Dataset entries
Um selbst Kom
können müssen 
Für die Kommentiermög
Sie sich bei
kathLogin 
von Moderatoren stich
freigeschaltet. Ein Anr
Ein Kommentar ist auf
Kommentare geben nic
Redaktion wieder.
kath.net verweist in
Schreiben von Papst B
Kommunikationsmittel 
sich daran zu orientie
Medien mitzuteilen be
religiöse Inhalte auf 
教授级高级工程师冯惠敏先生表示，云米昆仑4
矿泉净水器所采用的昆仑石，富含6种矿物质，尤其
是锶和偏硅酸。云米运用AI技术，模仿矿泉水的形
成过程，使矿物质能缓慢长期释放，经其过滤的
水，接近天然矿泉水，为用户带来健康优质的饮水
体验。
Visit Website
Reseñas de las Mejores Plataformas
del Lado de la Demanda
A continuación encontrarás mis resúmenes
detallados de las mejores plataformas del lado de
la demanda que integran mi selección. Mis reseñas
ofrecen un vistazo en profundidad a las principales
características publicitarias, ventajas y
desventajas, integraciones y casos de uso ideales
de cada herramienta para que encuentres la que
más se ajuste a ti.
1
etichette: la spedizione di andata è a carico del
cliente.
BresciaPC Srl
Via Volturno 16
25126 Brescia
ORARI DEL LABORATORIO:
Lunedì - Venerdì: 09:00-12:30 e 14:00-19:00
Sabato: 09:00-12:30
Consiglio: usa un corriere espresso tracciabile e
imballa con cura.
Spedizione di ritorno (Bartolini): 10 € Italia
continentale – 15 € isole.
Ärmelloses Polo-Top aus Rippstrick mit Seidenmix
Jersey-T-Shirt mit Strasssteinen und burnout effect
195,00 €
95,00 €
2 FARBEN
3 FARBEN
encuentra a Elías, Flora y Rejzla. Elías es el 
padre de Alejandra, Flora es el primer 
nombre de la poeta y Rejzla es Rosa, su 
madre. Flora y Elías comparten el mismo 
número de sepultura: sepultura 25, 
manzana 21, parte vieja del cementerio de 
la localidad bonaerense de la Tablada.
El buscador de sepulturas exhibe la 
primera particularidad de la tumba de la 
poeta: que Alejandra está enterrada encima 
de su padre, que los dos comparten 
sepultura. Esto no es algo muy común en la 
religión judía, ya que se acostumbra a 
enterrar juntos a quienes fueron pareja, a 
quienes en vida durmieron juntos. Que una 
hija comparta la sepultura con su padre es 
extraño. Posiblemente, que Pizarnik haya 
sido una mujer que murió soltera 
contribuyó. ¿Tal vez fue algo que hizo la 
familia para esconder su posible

Job
Express every line of text in the records as a single JSON list of strings, with one string for each line and blank lines omitted.

Output for this task
[
  "Um selbst Kom",
  "können müssen ",
  "Für die Kommentiermög",
  "Sie sich bei",
  "kathLogin ",
  "von Moderatoren stich",
  "freigeschaltet. Ein Anr",
  "Ein Kommentar ist auf",
  "Kommentare geben nic",
  "Redaktion wieder.",
  "kath.net verweist in",
  "Schreiben von Papst B",
  "Kommunikationsmittel ",
  "sich daran zu orientie",
  "Medien mitzuteilen be",
  "religiöse Inhalte auf ",
  "教授级高级工程师冯惠敏先生表示，云米昆仑4",
  "矿泉净水器所采用的昆仑石，富含6种矿物质，尤其",
  "是锶和偏硅酸。云米运用AI技术，模仿矿泉水的形",
  "成过程，使矿物质能缓慢长期释放，经其过滤的",
  "水，接近天然矿泉水，为用户带来健康优质的饮水",
  "体验。",
  "Visit Website",
  "Reseñas de las Mejores Plataformas",
  "del Lado de la Demanda",
  "A continuación encontrarás mis resúmenes",
  "detallados de las mejores plataformas del lado de",
  "la demanda que integran mi selección. Mis reseñas",
  "ofrecen un vistazo en profundidad a las principales",
  "características publicitarias, ventajas y",
  "desventajas, integraciones y casos de uso ideales",
  "de cada herramienta para que encuentres la que",
  "más se ajuste a ti.",
  "1",
  "etichette: la spedizione di andata è a carico del",
  "cliente.",
  "BresciaPC Srl",
  "Via Volturno 16",
  "25126 Brescia",
  "ORARI DEL LABORATORIO:",
  "Lunedì - Venerdì: 09:00-12:30 e 14:00-19:00",
  "Sabato: 09:00-12:30",
  "Consiglio: usa un corriere espresso tracciabile e",
  "imballa con cura.",
  "Spedizione di ritorno (Bartolini): 10 € Italia",
  "continentale – 15 € isole.",
  "Ärmelloses Polo-Top aus Rippstrick mit Seidenmix",
  "Jersey-T-Shirt mit Strasssteinen und burnout effect",
  "195,00 €",
  "95,00 €",
  "2 FARBEN",
  "3 FARBEN",
  "encuentra a Elías, Flora y Rejzla. Elías es el ",
  "padre de Alejandra, Flora es el primer ",
  "nombre de la poeta y Rejzla es Rosa, su ",
  "madre. Flora y Elías comparten el mismo ",
  "número de sepultura: sepultura 25, ",
  "manzana 21, parte vieja del cementerio de ",
  "la localidad bonaerense de la Tablada.",
  "El buscador de sepulturas exhibe la ",
  "primera particularidad de la tumba de la ",
  "poeta: que Alejandra está enterrada encima ",
  "de su padre, que los dos comparten ",
  "sepultura. Esto no es algo muy común en la ",
  "religión judía, ya que se acostumbra a ",
  "enterrar juntos a quienes fueron pareja, a ",
  "quienes en vida durmieron juntos. Que una ",
  "hija comparta la sepultura con su padre es ",
  "extraño. Posiblemente, que Pizarnik haya ",
  "sido una mujer que murió soltera ",
  "contribuyó. ¿Tal vez fue algo que hizo la ",
  "familia para esconder su posible"
]